## start

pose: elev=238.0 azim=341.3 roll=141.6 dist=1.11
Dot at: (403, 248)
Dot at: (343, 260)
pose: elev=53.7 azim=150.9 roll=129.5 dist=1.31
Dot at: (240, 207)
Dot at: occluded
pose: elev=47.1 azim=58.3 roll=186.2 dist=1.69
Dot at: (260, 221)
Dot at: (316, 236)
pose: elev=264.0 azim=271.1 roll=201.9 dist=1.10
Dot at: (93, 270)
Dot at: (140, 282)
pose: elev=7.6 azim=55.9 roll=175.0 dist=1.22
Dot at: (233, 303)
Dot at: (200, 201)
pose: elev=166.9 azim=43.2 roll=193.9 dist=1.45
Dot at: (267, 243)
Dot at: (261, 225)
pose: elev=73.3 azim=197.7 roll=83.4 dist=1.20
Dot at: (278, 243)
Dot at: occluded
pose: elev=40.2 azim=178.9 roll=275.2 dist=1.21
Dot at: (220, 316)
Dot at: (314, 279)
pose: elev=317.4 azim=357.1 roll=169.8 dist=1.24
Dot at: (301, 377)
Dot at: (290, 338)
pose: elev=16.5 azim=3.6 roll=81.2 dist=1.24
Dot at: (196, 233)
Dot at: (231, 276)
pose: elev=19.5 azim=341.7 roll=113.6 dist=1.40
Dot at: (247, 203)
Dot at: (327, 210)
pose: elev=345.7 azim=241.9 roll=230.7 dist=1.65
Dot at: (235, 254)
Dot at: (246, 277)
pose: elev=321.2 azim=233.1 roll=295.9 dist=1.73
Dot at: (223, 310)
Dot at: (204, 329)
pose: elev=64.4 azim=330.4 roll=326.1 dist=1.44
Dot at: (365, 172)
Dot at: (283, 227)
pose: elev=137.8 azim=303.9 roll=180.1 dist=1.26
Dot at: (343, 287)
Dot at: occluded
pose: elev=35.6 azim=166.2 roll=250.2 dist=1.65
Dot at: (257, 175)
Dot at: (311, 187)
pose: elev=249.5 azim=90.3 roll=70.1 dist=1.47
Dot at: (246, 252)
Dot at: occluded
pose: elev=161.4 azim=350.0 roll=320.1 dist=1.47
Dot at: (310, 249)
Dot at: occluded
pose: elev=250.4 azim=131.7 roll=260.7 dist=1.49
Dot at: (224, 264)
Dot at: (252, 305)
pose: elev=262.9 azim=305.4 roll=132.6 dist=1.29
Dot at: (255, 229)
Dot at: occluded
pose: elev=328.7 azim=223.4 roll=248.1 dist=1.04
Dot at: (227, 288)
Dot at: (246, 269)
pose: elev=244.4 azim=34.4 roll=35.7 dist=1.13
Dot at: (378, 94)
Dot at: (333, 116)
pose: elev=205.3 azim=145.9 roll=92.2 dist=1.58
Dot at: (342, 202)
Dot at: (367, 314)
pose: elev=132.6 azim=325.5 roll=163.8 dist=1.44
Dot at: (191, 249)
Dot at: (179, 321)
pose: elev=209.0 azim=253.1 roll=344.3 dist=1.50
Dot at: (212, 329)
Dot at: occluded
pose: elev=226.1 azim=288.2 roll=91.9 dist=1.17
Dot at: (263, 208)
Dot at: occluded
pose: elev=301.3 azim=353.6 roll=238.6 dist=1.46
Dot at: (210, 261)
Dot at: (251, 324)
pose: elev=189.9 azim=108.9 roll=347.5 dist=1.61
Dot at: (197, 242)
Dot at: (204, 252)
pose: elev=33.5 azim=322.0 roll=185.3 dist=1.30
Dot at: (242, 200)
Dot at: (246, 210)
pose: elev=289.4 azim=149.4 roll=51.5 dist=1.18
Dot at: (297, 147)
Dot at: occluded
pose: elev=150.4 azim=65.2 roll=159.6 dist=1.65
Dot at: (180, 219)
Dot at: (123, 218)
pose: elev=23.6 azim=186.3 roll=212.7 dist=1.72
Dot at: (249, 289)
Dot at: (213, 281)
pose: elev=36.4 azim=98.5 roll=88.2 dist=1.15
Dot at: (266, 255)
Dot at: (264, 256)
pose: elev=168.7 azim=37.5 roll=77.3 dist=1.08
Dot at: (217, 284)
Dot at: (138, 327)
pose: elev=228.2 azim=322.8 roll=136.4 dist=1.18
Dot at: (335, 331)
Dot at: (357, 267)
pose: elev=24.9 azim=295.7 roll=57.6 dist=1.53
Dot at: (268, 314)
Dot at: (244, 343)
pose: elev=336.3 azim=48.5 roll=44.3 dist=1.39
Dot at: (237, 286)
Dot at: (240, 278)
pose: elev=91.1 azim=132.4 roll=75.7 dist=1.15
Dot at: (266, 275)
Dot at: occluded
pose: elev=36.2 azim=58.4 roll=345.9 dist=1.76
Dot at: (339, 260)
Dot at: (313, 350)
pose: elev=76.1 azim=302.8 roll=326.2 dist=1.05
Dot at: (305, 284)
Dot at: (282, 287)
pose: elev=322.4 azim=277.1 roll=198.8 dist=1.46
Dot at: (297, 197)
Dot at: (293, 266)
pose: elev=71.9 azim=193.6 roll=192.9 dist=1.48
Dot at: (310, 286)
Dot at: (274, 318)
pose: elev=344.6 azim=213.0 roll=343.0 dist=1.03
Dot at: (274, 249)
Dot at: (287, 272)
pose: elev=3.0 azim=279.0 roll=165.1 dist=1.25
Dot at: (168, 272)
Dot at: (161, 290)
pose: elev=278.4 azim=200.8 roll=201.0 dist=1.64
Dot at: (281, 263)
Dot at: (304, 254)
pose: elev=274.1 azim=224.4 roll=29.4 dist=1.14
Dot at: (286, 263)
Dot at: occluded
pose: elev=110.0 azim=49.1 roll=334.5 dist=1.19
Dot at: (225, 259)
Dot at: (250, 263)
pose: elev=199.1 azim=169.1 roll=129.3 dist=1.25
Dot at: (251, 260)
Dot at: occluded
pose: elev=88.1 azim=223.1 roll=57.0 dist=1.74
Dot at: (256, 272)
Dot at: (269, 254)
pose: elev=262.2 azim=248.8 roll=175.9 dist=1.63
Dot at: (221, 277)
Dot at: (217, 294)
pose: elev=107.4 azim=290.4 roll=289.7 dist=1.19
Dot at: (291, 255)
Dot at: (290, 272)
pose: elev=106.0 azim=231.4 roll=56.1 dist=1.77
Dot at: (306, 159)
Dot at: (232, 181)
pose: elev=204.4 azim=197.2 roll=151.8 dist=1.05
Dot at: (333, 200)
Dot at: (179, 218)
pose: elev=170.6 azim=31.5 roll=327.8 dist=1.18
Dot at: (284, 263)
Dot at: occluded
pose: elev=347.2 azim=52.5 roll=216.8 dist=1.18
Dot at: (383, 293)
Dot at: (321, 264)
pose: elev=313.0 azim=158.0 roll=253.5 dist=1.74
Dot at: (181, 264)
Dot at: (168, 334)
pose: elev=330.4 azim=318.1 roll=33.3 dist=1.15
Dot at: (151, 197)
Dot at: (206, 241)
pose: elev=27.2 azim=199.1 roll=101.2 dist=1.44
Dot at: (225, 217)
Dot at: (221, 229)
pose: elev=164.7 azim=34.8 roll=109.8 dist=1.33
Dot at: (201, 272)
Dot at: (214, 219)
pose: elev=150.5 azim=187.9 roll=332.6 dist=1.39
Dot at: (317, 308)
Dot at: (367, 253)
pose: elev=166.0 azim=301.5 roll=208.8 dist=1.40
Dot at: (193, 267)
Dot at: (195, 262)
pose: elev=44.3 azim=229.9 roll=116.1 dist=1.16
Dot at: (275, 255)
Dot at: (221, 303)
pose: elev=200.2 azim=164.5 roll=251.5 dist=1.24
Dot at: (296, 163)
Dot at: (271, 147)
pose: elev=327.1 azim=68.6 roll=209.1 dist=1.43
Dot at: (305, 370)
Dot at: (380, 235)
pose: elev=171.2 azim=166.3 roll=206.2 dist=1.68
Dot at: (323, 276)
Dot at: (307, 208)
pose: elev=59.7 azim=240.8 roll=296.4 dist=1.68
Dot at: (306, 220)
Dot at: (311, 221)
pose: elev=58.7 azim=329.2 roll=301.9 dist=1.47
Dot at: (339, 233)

## end

# Task to complete
Reproduce the data from the line with "pose: elev=76.1 azim=302.8" up to and including the line with "Dot at: (274, 318)", renaming "dist" to "distance" and leaving everything else unchanged.

# Result of the task
pose: elev=76.1 azim=302.8 roll=326.2 distance=1.05
Dot at: (305, 284)
Dot at: (282, 287)
pose: elev=322.4 azim=277.1 roll=198.8 distance=1.46
Dot at: (297, 197)
Dot at: (293, 266)
pose: elev=71.9 azim=193.6 roll=192.9 distance=1.48
Dot at: (310, 286)
Dot at: (274, 318)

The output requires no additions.